A week ago the Balearics president, José Ramón Bauzá, made what was to turn out to be a telling observation. The unions, he said, had been overtaken by the Assemblea. The unions to which he was referring were the teaching unions. The Assemblea was the Assemblea de Docents. Bauzá ruled out negotiating with the Assemblea because it, unlike the unions, did not have "valid interlocutors"; those charged with talking to the employer - the regional government in this instance - and validated under industrial relations law to do so. The Assemblea is not a union.
What Bauzá meant by the unions having been overtaken was that the Assemblea had assumed the leading role in the education conflict. It has been doing the running - in a totally different direction to that in which the government has been running - and setting the propaganda agenda. The unions, though not left behind, might be perceived as having been struggling in the Assemblea's wake. The narrative had become one written by the Assemblea and not the unions.

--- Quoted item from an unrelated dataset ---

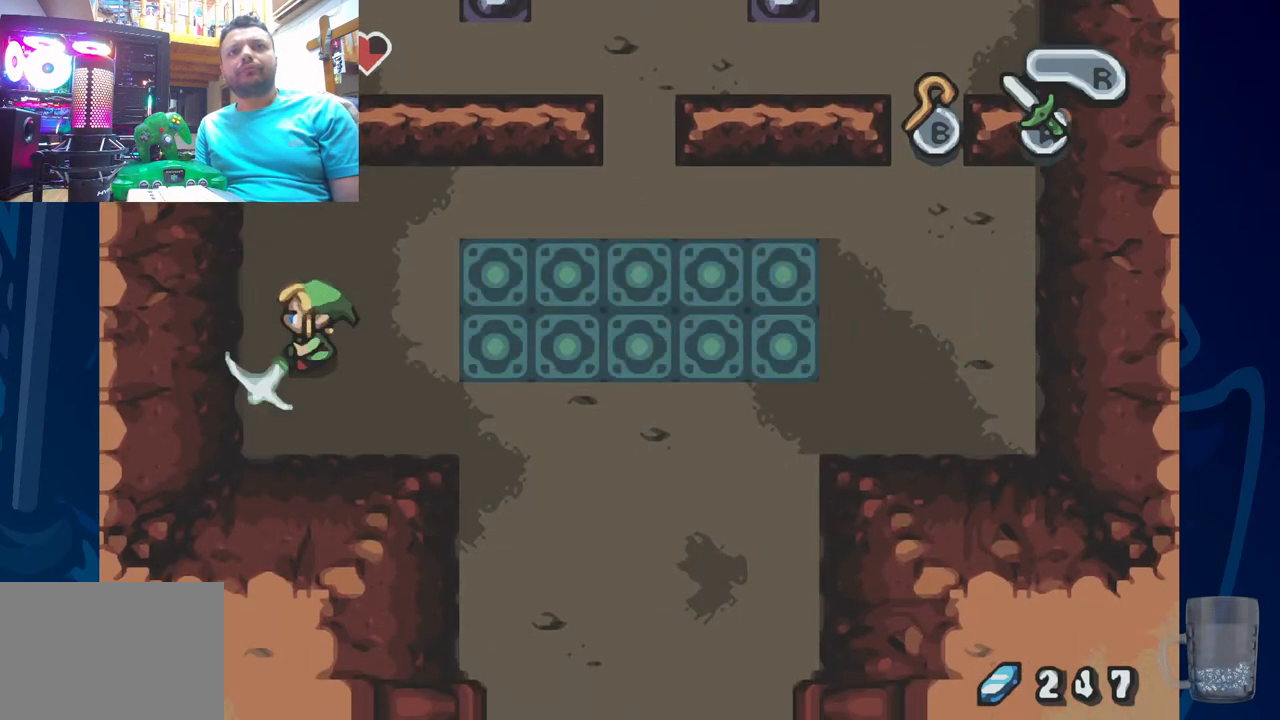
{"dt_ms": 500, "buttons": ["CROSS", "DPAD_LEFT"], "left_stick": "center", "right_stick": "center", "events": []}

Around the time that Bauzá was making his observation, Jaume Sastre called off his hunger strike. Barely had Sastre had time to sip his first soup for forty days than the education minister was preparing to do what she hadn't - meet with the unions to discuss the ongoing conflict over trilingual teaching. A victory for Sastre? No.
The Assemblea is a fairly recent creation. It is only about eighteen months old. Jaume Sastre was one of those who was involved in the founding of an organisation whose prime purpose is the defence of Catalan in Balearics education. Yet such has been the rapid rise of the Assemblea, such has been its onslaught against government policy, that it has assumed the status, if only in the public's perception, of being the principal interlocutor, when it is in fact nothing of the sort. Its propaganda has been hugely successful. Sastre's hunger strike was, if you like, the pièce de résistance of this language resistance movement.

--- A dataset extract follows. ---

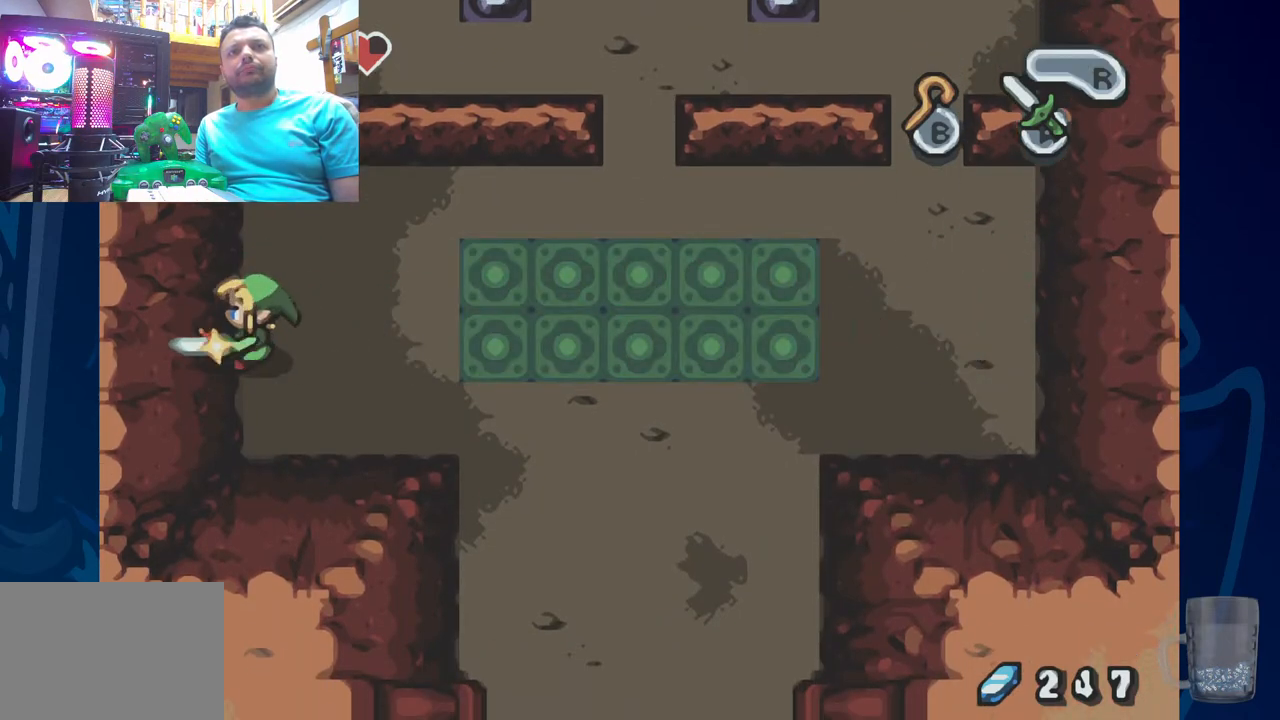
{"dt_ms": 500, "buttons": ["DPAD_UP"], "left_stick": "center", "right_stick": "center", "events": [[383, "DPAD_LEFT", "up"], [400, "CROSS", "up"], [483, "DPAD_UP", "down"]]}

Bauzá's observation was telling because not only was he recognising how significant the Assemblea had become, he was also acknowledging what is the other story of the whole education conflict, one which has been mainly buried but which is now coming out into the open. The conflict has not solely been one between the education ministry and the teachers. It has also been one between the teachers in the form of the Assemblea and the teachers in the form of the unions.
In an interview after he had finished his hunger strike, Sastre was asked how a "radical" proposition, such as the Assemblea, could have come into being. His response was as telling as Bauzá's observation. "Because the unions have distanced themselves from the staff rooms. They failed to recognise the way that the tide was going."
Prior to the hunger strike, and this was something which I and other commentators had mentioned, it appeared that the conflict had, if not gone away, at least died down, as the unions seemed willing to accept some movement by the government. Indeed, throughout the hunger strike, references to the scale of the conflict seemed disproportionate. What actually was the conflict any longer? Was it in fact one between the Assemblea and the unions?
The meeting that the education minister, Joana Camps, had with unions last week was pretty cordial. One union representative might have suggested that it was all for show, but nevertheless there was apparently a certain level of harmony. In light of Bauzá's observation, was this really surprising? He might not be the biggest admirer of unions, but better the devil he and Joana Camps know. The meeting, coming so soon after the end of the hunger strike, was a reminder to Sastre and the Assemblea who calls the shots for one side in negotiations. It is the unions. The meeting was a case of divide and conquer, one that had been set up by Bauzá's remarks, and the unions were only too happy to participate.
When the teachers' strike was called in September last year, the unions and the Assemblea were all singing from the same hymn sheet. The Assemblea couldn't have called a strike, but its membership was firmly aligned with the unions who could. Something has happened since then. Has it been some form of power struggle between the unions and the Assemblea, the former alarmed at being "overtaken" or usurped by the latter?
On its blog entry for 18 June, the Assemblea refers to statements by the government designed to create friction between the unions and the Assemblea. Perhaps the government has, but 18 June was the day when Camps met with the unions and when cordiality appeared to exist. Since then, Sastre has made his remarks about the unions. Has the government created friction or did it already exist?